Tout de suite après avoir bouclé Polytechnique, sorti l'hiver dernier au cinéma, Denis Villeneuve a renoué avec Incendies, un projet en gestation depuis plus de cinq ans. Le tournage du film, qui vient de s'achever, s'est en grande partie fait en Jordanie, un pays de Moyen-Orient où les mots de la pièce de Wajdi Mouawad sont devenus les images de Denis Villeneuve. La Presse vous emmène faire un tour sur le plateau, à 8000 km de Montréal.

Carcasses de voitures brûlées, auvents en lambeaux, ferraille tordue, monceaux de pierres cassées, même un vieux toutou éventré... l'épaisse couche de débris s'étend sur une centaine de mètres, en plein coeur de la ville. Au milieu de la rue, quatre enfants, de maigres provisions à la main, courent, le regard inquiet, se cachant ici et là en chemin. Pour cause: un sniper fait le guet.

Bienvenue sur le plateau d'Incendies, le film tiré de la pièce de Wajdi Mouawad qu'a tourné récemment Denis Villeneuve en grande partie en Jordanie. Accroupi derrière une vieille Opel jaune déglinguée, le réalisateur suit attentivement grâce à un petit moniteur la course folle des quatre acteurs.

Entre deux prises, il raconte: «Quand je suis arrivé ce matin, j'ai pleuré, c'est de loin le plus beau décor que j'ai vu de ma vie.»

La scène est en effet saisissante. Dans le coeur d'Amman, la capitale de la Jordanie, toute une rue a été transformée la veille par des dizaines de personnes, sous les conseils de la directrice artistique André-Line Beauparlant. Des tonnes de roches et de détritus plus tard, nous voilà plongés dans un quartier détruit par la guerre, comme à Beyrouth au tournant des années 80.

«Ça fait des années qu'on baigne dans l'univers de Beyrouth, poursuit Denis Villeneuve. En arrivant ici, j'étais trop ému, je trouvais ça trop impressionnant.»

Ce qu'il voit devant lui, Denis Villeneuve y pense en fait depuis un soir du mois de mai 2003, quand il a vu Incendies, la pièce, au Théâtre de Quat'Sous. Dès lors, il a su qu'il voulait en faire un film.

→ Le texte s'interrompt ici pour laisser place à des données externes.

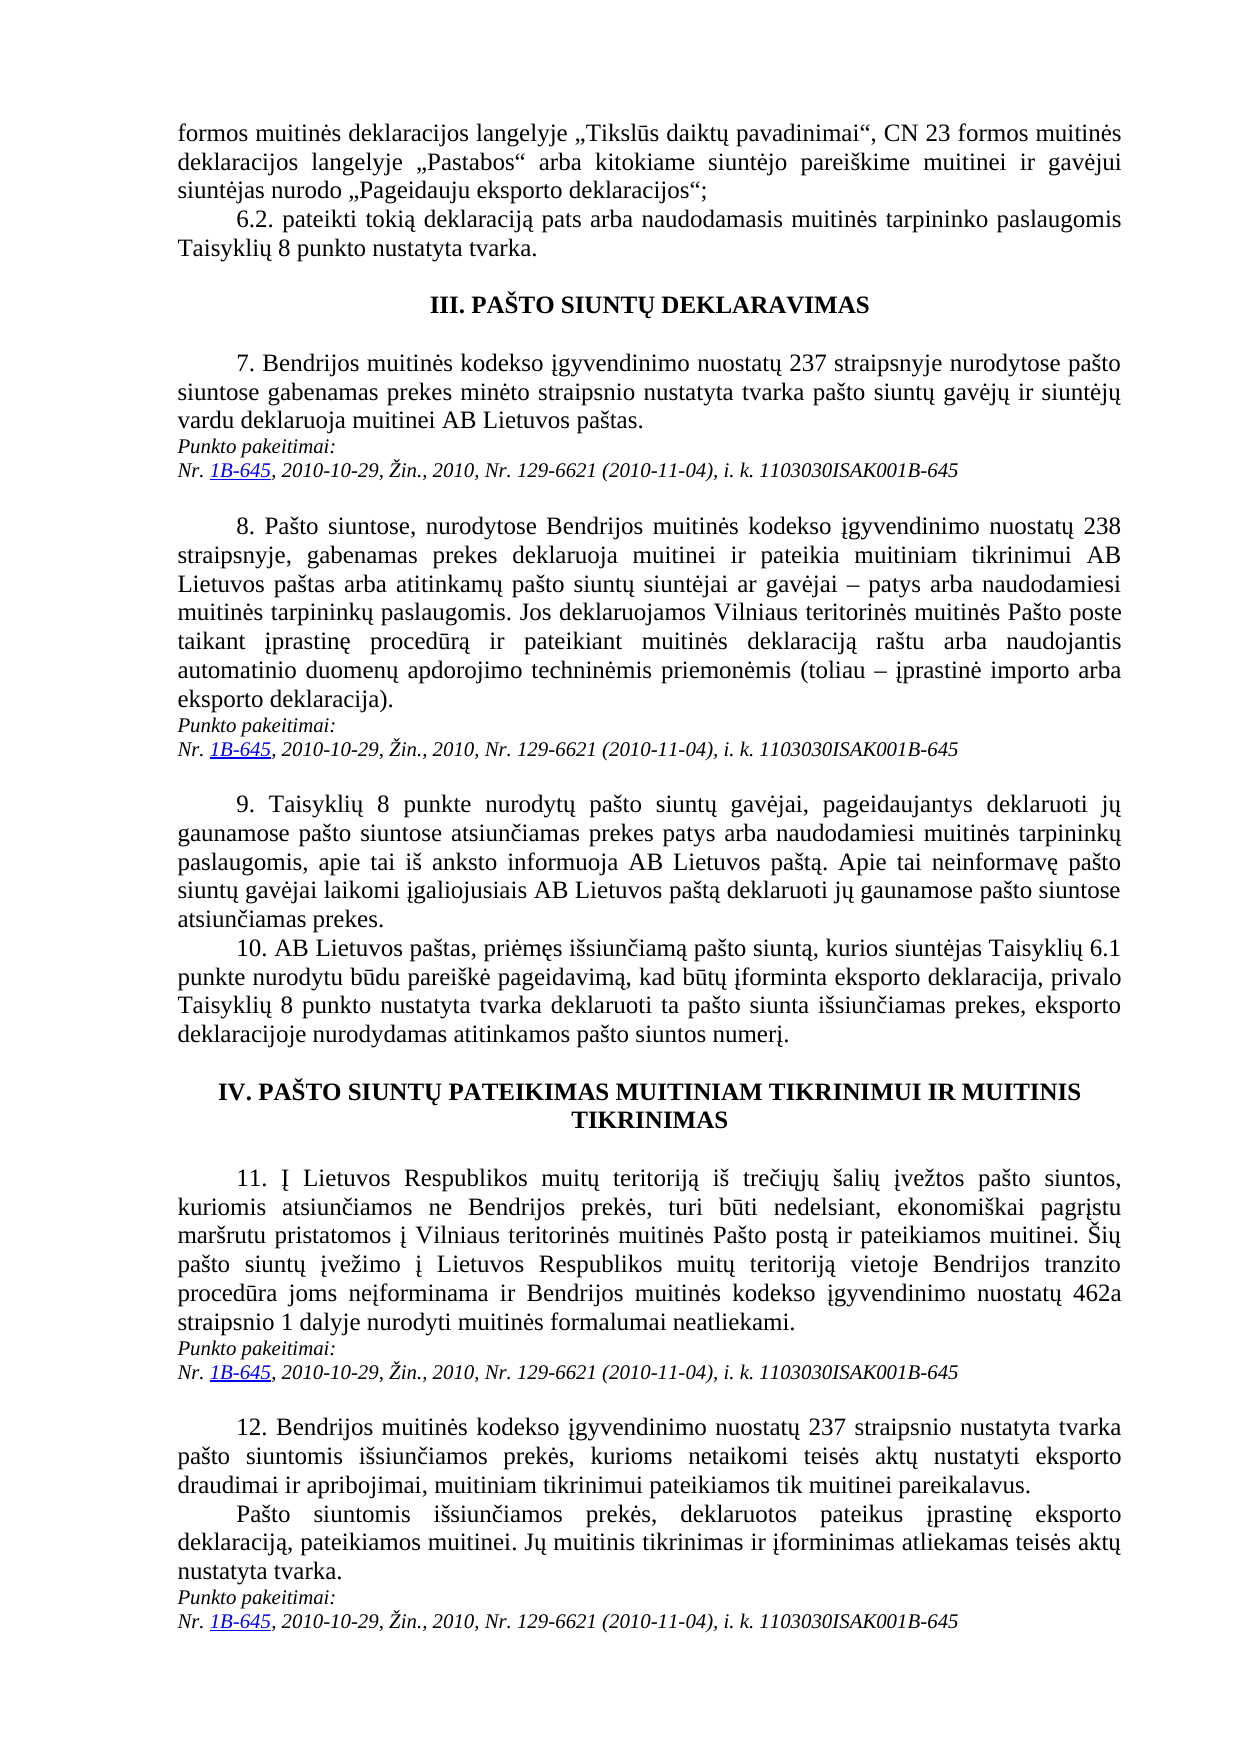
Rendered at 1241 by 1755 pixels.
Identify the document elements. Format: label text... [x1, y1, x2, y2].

text 11. Į Lietuvos Respublikos muitų teritoriją iš trečiųjų šalių įvežtos pašto siuntos, kuriomis atsiunčiamos ne Bendrijos prekės, turi būti nedelsiant, ekonomiškai pagrįstu maršrutu pristatomos į Vilniaus teritorinės muitinės Pašto postą ir pateikiamos muitinei. Šių pašto siuntų įvežimo į Lietuvos Respublikos muitų teritoriją vietoje Bendrijos tranzito procedūra joms neįforminama ir Bendrijos muitinės kodekso įgyvendinimo nuostatų 462a straipsnio 1 dalyje nurodyti muitinės formalumai neatliekami. [177, 1163, 1122, 1336]
text Punkto pakeitimai: [177, 434, 1122, 458]
text 7. Bendrijos muitinės kodekso įgyvendinimo nuostatų 237 straipsnyje nurodytose pašto siuntose gabenamas prekes minėto straipsnio nustatyta tvarka pašto siuntų gavėjų ir siuntėjų vardu deklaruoja muitinei AB Lietuvos paštas. [177, 348, 1122, 434]
text III. PAŠTO SIUNTŲ DEKLARAVIMAS [177, 291, 1122, 319]
text 12. Bendrijos muitinės kodekso įgyvendinimo nuostatų 237 straipsnio nustatyta tvarka pašto siuntomis išsiunčiamos prekės, kurioms netaikomi teisės aktų nustatyti eksporto draudimai ir apribojimai, muitiniam tikrinimui pateikiamos tik muitinei pareikalavus. [177, 1412, 1122, 1499]
text Nr. 1B-645, 2010-10-29, Žin., 2010, Nr. 129-6621 (2010-11-04), i. k. 1103030ISAK001B-645 [177, 737, 1122, 761]
text 6.2. pateikti tokią deklaraciją pats arba naudodamasis muitinės tarpininko paslaugomis Taisyklių 8 punkto nustatyta tvarka. [177, 204, 1122, 262]
text Punkto pakeitimai: [177, 712, 1122, 737]
text 9. Taisyklių 8 punkte nurodytų pašto siuntų gavėjai, pageidaujantys deklaruoti jų gaunamose pašto siuntose atsiunčiamas prekes patys arba naudodamiesi muitinės tarpininkų paslaugomis, apie tai iš anksto informuoja AB Lietuvos paštą. Apie tai neinformavę pašto siuntų gavėjai laikomi įgaliojusiais AB Lietuvos paštą deklaruoti jų gaunamose pašto siuntose atsiunčiamas prekes. [177, 789, 1122, 933]
text Punkto pakeitimai: [177, 1336, 1122, 1360]
text Nr. 1B-645, 2010-10-29, Žin., 2010, Nr. 129-6621 (2010-11-04), i. k. 1103030ISAK001B-645 [177, 458, 1122, 482]
text Nr. 1B-645, 2010-10-29, Žin., 2010, Nr. 129-6621 (2010-11-04), i. k. 1103030ISAK001B-645 [177, 1360, 1122, 1384]
text 8. Pašto siuntose, nurodytose Bendrijos muitinės kodekso įgyvendinimo nuostatų 238 straipsnyje, gabenamas prekes deklaruoja muitinei ir pateikia muitiniam tikrinimui AB Lietuvos paštas arba atitinkamų pašto siuntų siuntėjai ar gavėjai – patys arba naudodamiesi muitinės tarpininkų paslaugomis. Jos deklaruojamos Vilniaus teritorinės muitinės Pašto poste taikant įprastinę procedūrą ir pateikiant muitinės deklaraciją raštu arba naudojantis automatinio duomenų apdorojimo techninėmis priemonėmis (toliau – įprastinė importo arba eksporto deklaracija). [177, 511, 1122, 712]
text Punkto pakeitimai: [177, 1585, 1122, 1609]
text formos muitinės deklaracijos langelyje „Tikslūs daiktų pavadinimai“, CN 23 formos muitinės deklaracijos langelyje „Pastabos“ arba kitokiame siuntėjo pareiškime muitinei ir gavėjui siuntėjas nurodo „Pageidauju eksporto deklaracijos“; [177, 118, 1122, 204]
text 10. AB Lietuvos paštas, priėmęs išsiunčiamą pašto siuntą, kurios siuntėjas Taisyklių 6.1 punkte nurodytu būdu pareiškė pageidavimą, kad būtų įforminta eksporto deklaracija, privalo Taisyklių 8 punkto nustatyta tvarka deklaruoti ta pašto siunta išsiunčiamas prekes, eksporto deklaracijoje nurodydamas atitinkamos pašto siuntos numerį. [177, 933, 1122, 1048]
text Pašto siuntomis išsiunčiamos prekės, deklaruotos pateikus įprastinę eksporto deklaraciją, pateikiamos muitinei. Jų muitinis tikrinimas ir įforminimas atliekamas teisės aktų nustatyta tvarka. [177, 1499, 1122, 1585]
text IV. PAŠTO SIUNTŲ PATEIKIMAS MUITINIAM TIKRINIMUI IR MUITINIS TIKRINIMAS [177, 1077, 1122, 1134]
text Nr. 1B-645, 2010-10-29, Žin., 2010, Nr. 129-6621 (2010-11-04), i. k. 1103030ISAK001B-645 [177, 1609, 1122, 1633]
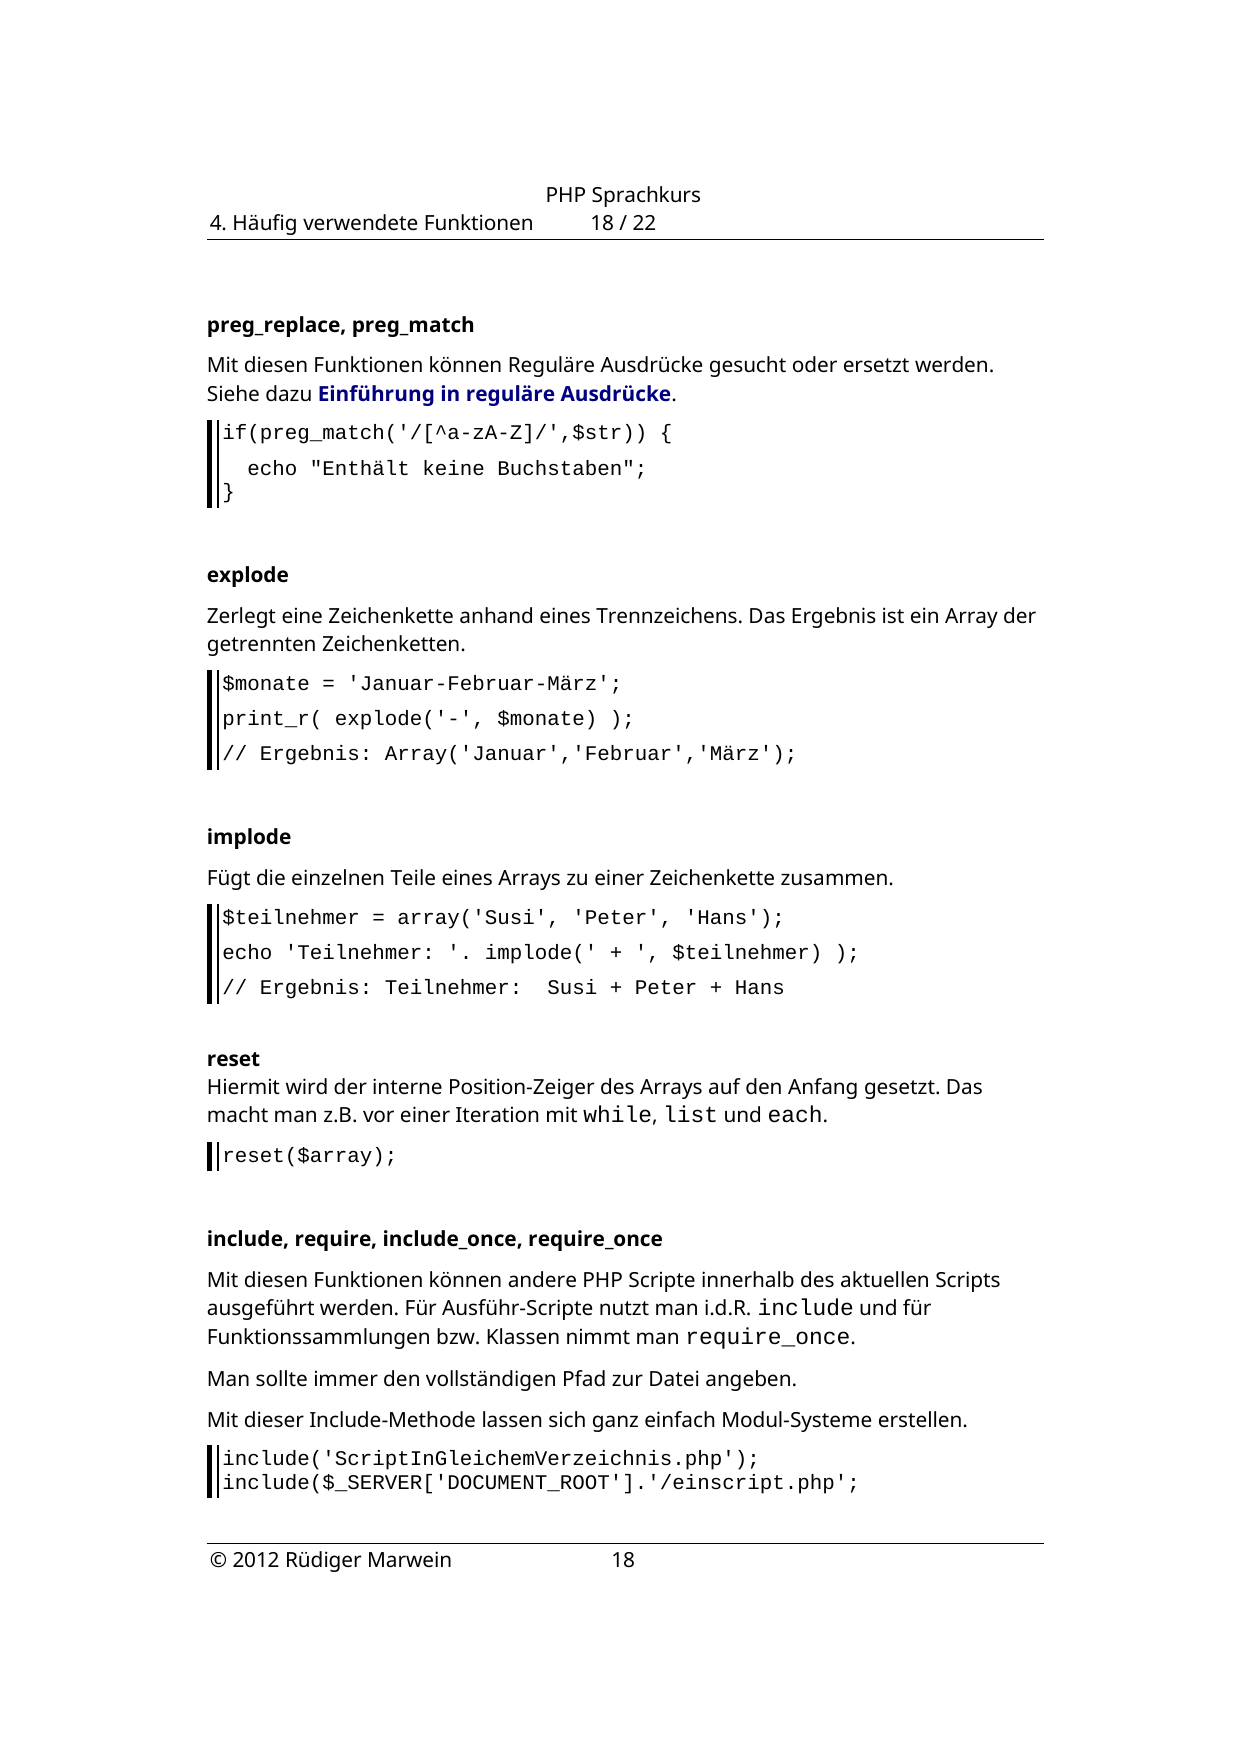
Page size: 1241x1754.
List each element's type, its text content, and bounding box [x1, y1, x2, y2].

«J'ai eu un coup de foudre, j'étais sur les genoux, se souvient le cinéaste qui a maintenant 41 ans. L'envie de faire un film, ç'a été instantané. C'est une histoire absolument magnifique. Elle parle de la colère, de sa transmission entre les générations, et c'est une chose qui m'habite. Aussi, à partir de l'histoire d'une famille, la pièce se transpose dans le social et dans le politique, dans une structure dramatique hyper forte.»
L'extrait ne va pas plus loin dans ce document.